=== Begin Enclosure ===
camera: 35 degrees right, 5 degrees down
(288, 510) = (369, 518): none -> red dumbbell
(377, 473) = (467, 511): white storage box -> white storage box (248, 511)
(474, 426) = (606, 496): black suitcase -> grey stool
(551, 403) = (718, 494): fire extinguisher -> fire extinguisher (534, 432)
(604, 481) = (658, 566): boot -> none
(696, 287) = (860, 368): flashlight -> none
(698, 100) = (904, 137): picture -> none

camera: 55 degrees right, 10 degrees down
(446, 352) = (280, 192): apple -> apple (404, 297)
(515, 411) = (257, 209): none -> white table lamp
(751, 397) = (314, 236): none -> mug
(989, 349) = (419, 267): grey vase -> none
=== End Enclosure ===
=== Begin Enclosure ===
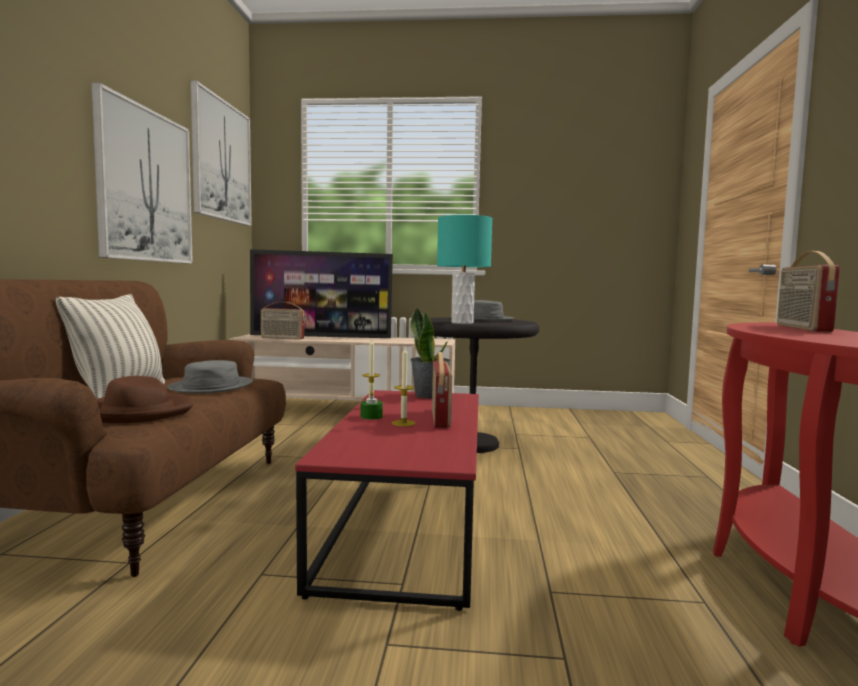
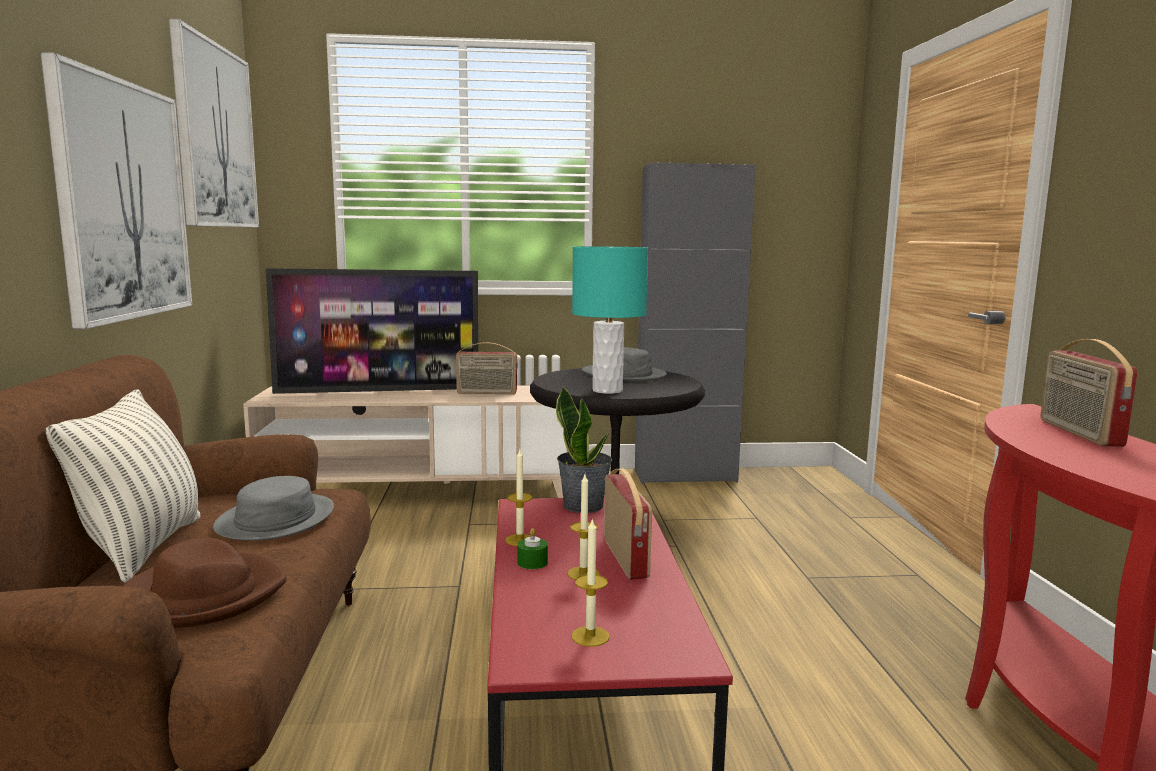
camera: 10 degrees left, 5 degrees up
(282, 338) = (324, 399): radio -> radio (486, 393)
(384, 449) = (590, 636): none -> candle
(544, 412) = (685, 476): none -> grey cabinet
=== End Enclosure ===
=== Begin Enclosure ===
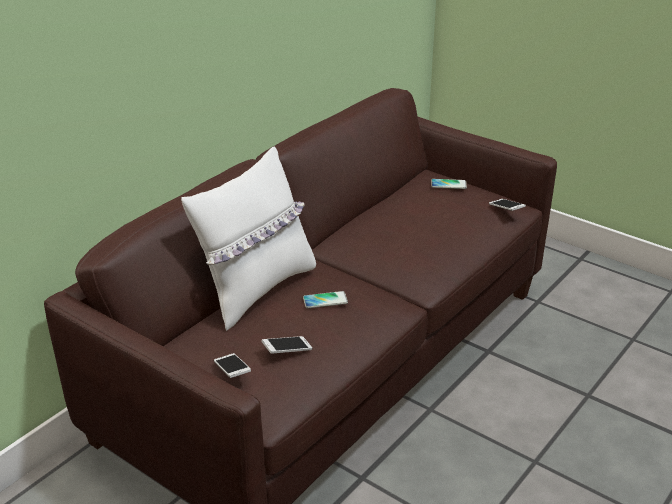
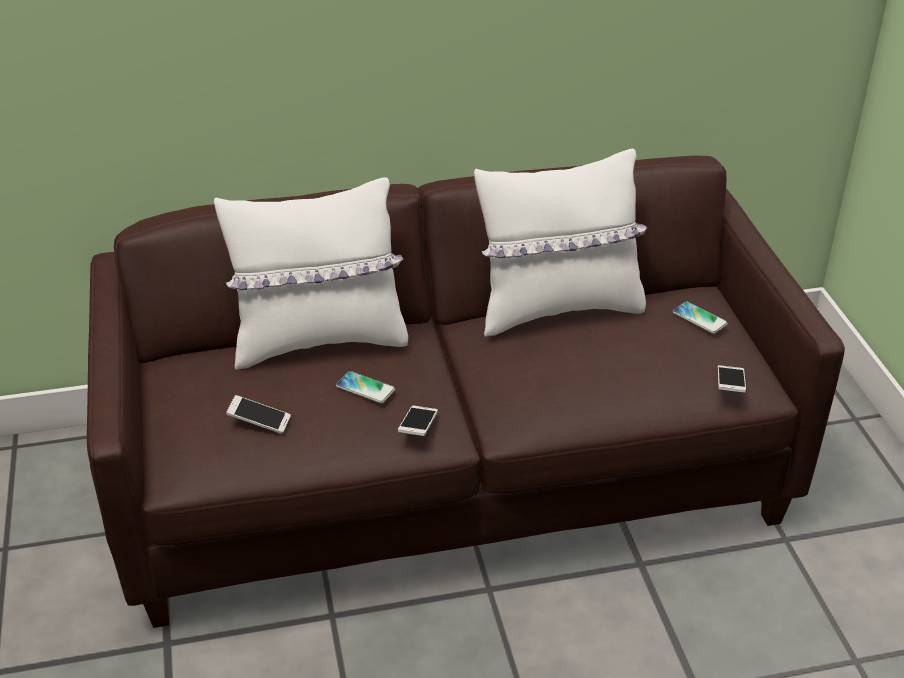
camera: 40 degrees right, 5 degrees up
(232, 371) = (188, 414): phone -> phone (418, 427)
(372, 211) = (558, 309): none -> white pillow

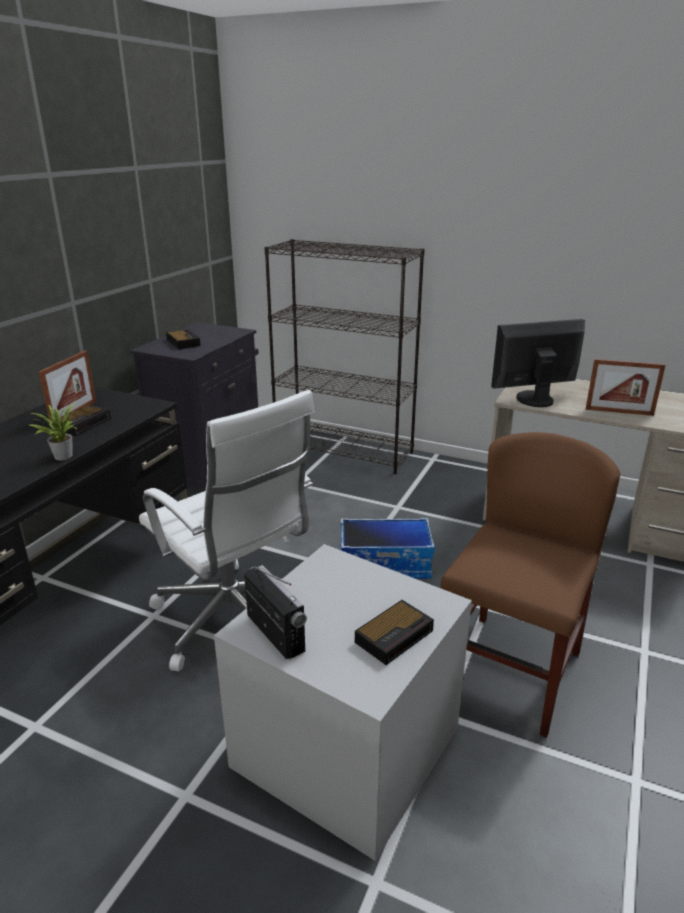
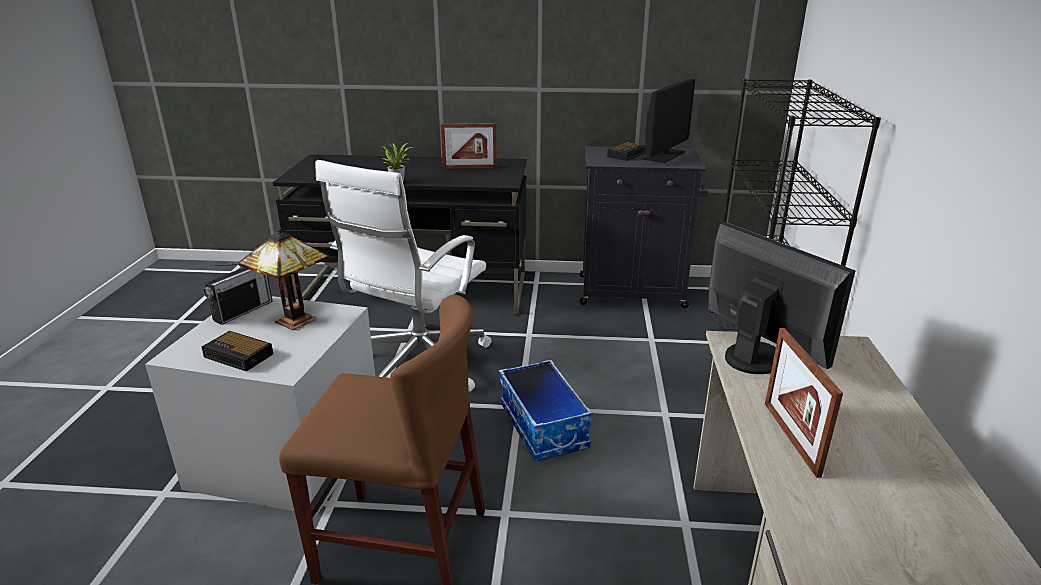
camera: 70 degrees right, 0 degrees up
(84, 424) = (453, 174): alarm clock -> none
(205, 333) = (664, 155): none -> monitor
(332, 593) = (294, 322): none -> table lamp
=== End Enclosure ===
_INSTRUCTIONS TO FOLLOW_
When you reach the line containing "camera: 40 degrees right, 5 degrees up" in the entries above, begin restating word for word, and stop once the line containing "(332, 593) = (294, 322): none -> table lamp" has been given. Omit the pictures.

_RESPONSE_
camera: 40 degrees right, 5 degrees up
(232, 371) = (188, 414): phone -> phone (418, 427)
(372, 211) = (558, 309): none -> white pillow

camera: 70 degrees right, 0 degrees up
(84, 424) = (453, 174): alarm clock -> none
(205, 333) = (664, 155): none -> monitor
(332, 593) = (294, 322): none -> table lamp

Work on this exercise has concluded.